### Texto do exercício
# # # # # # #

O tricentenário da morte (ou suicídio) de Zumbi, líder da comunidade de escravos fugitivos criada no século 17 no território de Alagoas e Pernambuco, é a data adequada para refletirmos sobre a ressonância e o vínculo simbólico direto entre o ideário dos Palmares e alguns fatos tão recentes quanto a Marcha de 1 Milhão de afro-americanos realizada em outubro em Washington.
No espírito e na idéia dos Palmares, bem como na visão e na liderança de um Zumbi, existe o desafio inerente lançado a um sistema político, econômico e social que sempre exerceu um impacto negativo sobre os pobres, os povos indígenas e os descendentes de africanos.
Ao dar combate à milícia colonial e aos proprietários de terra portugueses, ao resistir com êxito às forças de ocupação holandesas enviadas de Recife e ao pôr em xeque, ainda que temporariamente, o poder da raça mestiça dos bandeirantes, a República dos Palmares desafiou, por sua própria existência, o paradigma colonial clássico imposto ao Brasil.
Os assustados proprietários das terras vizinhas, depois de fracassarem na captura de escravos fugidos ou na recuperação de bens roubados e de organizarem sem sucesso incursões militares contra a república serrana, chegaram à conclusão de que o cerco e o acordo eram os métodos mais razoáveis para lidar com a ameaça dos Palmares.
Por outro lado, a disposição da república negra de entrar em negociação (ainda que sumária) com os fazendeiros locais demonstrou que a estratégia política da comunidade era capaz de desconsiderar o fator da identidade étnica. Exemplo disso é a devolução de alguns escravos a seus antigos donos, como resultado de acordos firmados com os proprietários de terra. Tal fato demonstra uma sofisticação política ou mesmo uma calculada "Realpolitik", na qual o bem da comunidade era posto acima do interesse individual dos escravos que buscavam refúgio nas aldeias.
A heterogeneidade étnica presente nos quase cem anos de história dos Palmares (que para muitos analistas não passava de um Estado concebido e administrado pelas leis dos bantos) demonstra também a existência de uma visão política comum capaz de incluir ameríndios, europeus renegados ou mestiços que aceitavam as premissas políticas, ideológicas e sociais da república, e que por alguma razão buscavam defender os fugitivos contra seus inimigos.

# # # # # # #

### Instruções de trabalho
1. Indique se cada afirmação a seguir está de acordo com o texto sobre os Palmares, respondendo sim ou não e citando literalmente as palavras do texto que decidem a resposta: (a) Os proprietários de terras vizinhas concluíram que o cerco e o acordo eram os métodos mais razoáveis contra os Palmares. (b) A República dos Palmares foi vencida pelas forças holandesas enviadas de Recife. (c) Alguns escravos foram devolvidos a seus antigos donos em consequência de acordos com os proprietários de terra.
2. Transcreva sem alterações o trecho do texto sobre os Palmares que vai de "O tricentenário da" até "descendentes de africanos.", inclusive.
O material não é utilizado nesta atividade.

### Dados de entrada
# # # # # # #

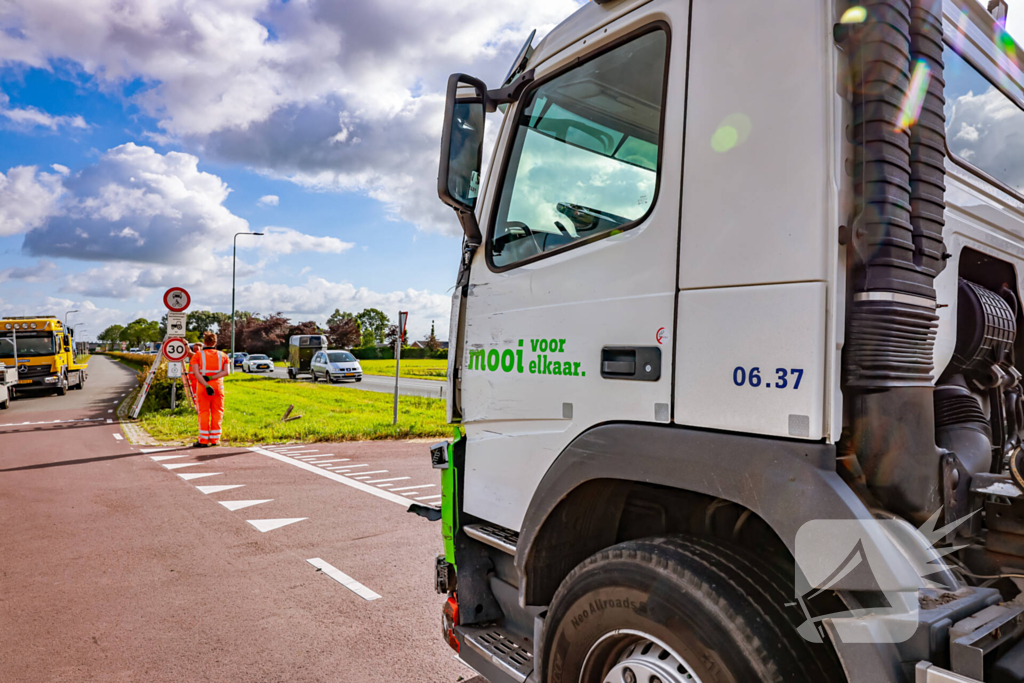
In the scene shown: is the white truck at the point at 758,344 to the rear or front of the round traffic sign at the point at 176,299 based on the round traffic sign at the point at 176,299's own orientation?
to the front

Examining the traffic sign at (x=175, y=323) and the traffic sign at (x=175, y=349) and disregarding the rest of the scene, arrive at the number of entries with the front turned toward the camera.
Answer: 2

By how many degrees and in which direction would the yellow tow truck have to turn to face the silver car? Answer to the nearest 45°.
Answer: approximately 135° to its left

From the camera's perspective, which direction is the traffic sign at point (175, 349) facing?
toward the camera

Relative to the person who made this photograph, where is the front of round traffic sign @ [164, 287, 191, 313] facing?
facing the viewer

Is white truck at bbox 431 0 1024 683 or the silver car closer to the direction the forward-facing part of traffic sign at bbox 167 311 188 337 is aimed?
the white truck

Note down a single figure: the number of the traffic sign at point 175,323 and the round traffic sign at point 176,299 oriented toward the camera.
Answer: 2

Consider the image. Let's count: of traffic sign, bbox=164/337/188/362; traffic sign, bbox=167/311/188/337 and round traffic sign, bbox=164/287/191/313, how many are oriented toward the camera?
3

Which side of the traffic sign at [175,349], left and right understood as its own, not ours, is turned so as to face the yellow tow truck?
back

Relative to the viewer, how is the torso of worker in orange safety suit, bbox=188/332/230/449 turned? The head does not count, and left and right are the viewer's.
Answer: facing away from the viewer

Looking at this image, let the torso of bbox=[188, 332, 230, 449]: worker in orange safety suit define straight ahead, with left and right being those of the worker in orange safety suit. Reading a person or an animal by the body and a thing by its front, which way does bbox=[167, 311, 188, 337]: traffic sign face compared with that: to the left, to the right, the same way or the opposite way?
the opposite way
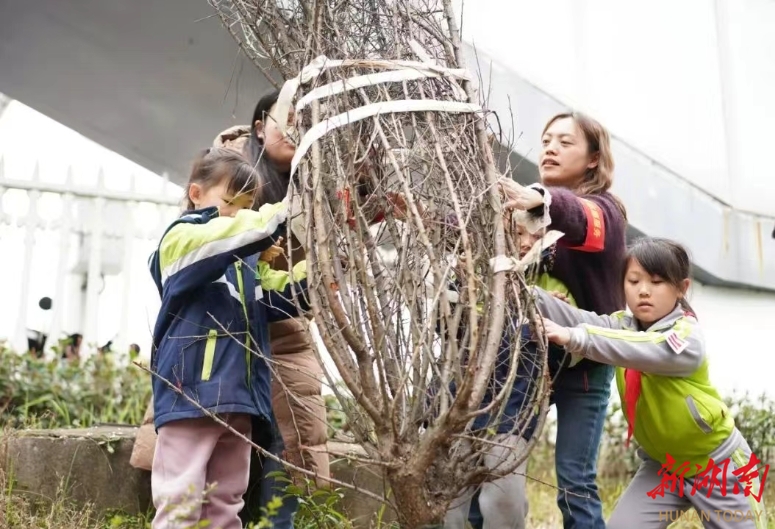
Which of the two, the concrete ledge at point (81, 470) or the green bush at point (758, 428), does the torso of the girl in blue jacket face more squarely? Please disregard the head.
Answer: the green bush

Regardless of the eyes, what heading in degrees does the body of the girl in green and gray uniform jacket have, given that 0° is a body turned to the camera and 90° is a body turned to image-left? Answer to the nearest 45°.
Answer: approximately 45°

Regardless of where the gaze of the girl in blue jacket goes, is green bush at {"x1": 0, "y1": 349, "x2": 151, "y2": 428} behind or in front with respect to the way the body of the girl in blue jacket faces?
behind

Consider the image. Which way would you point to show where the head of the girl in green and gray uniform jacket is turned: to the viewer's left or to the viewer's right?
to the viewer's left

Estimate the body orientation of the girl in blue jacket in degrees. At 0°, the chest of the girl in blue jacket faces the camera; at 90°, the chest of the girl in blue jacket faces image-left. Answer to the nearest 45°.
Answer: approximately 315°

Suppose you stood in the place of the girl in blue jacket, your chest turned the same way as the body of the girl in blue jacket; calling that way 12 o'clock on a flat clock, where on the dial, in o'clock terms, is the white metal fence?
The white metal fence is roughly at 7 o'clock from the girl in blue jacket.
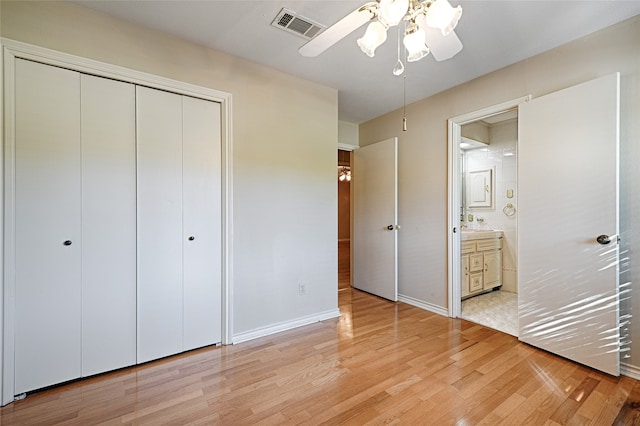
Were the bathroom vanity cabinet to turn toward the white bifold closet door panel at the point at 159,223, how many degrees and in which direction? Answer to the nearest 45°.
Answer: approximately 90° to its right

# # # # # # #

### Resultados
1.
(a) Sim: “chegaram à conclusão de que o cerco e o acordo eram os métodos mais razoáveis para lidar com a ameaça dos Palmares”.
(b) Não: “ao resistir com êxito às forças de ocupação holandesas enviadas de Recife”.
(c) Sim: “a devolução de alguns escravos a seus antigos donos, como resultado de acordos firmados com os proprietários de terra”.

2.
O tricentenário da morte (ou suicídio) de Zumbi, líder da comunidade de escravos fugitivos criada no século 17 no território de Alagoas e Pernambuco, é a data adequada para refletirmos sobre a ressonância e o vínculo simbólico direto entre o ideário dos Palmares e alguns fatos tão recentes quanto a Marcha de 1 Milhão de afro-americanos realizada em outubro em Washington.
No espírito e na idéia dos Palmares, bem como na visão e na liderança de um Zumbi, existe o desafio inerente lançado a um sistema político, econômico e social que sempre exerceu um impacto negativo sobre os pobres, os povos indígenas e os descendentes de africanos.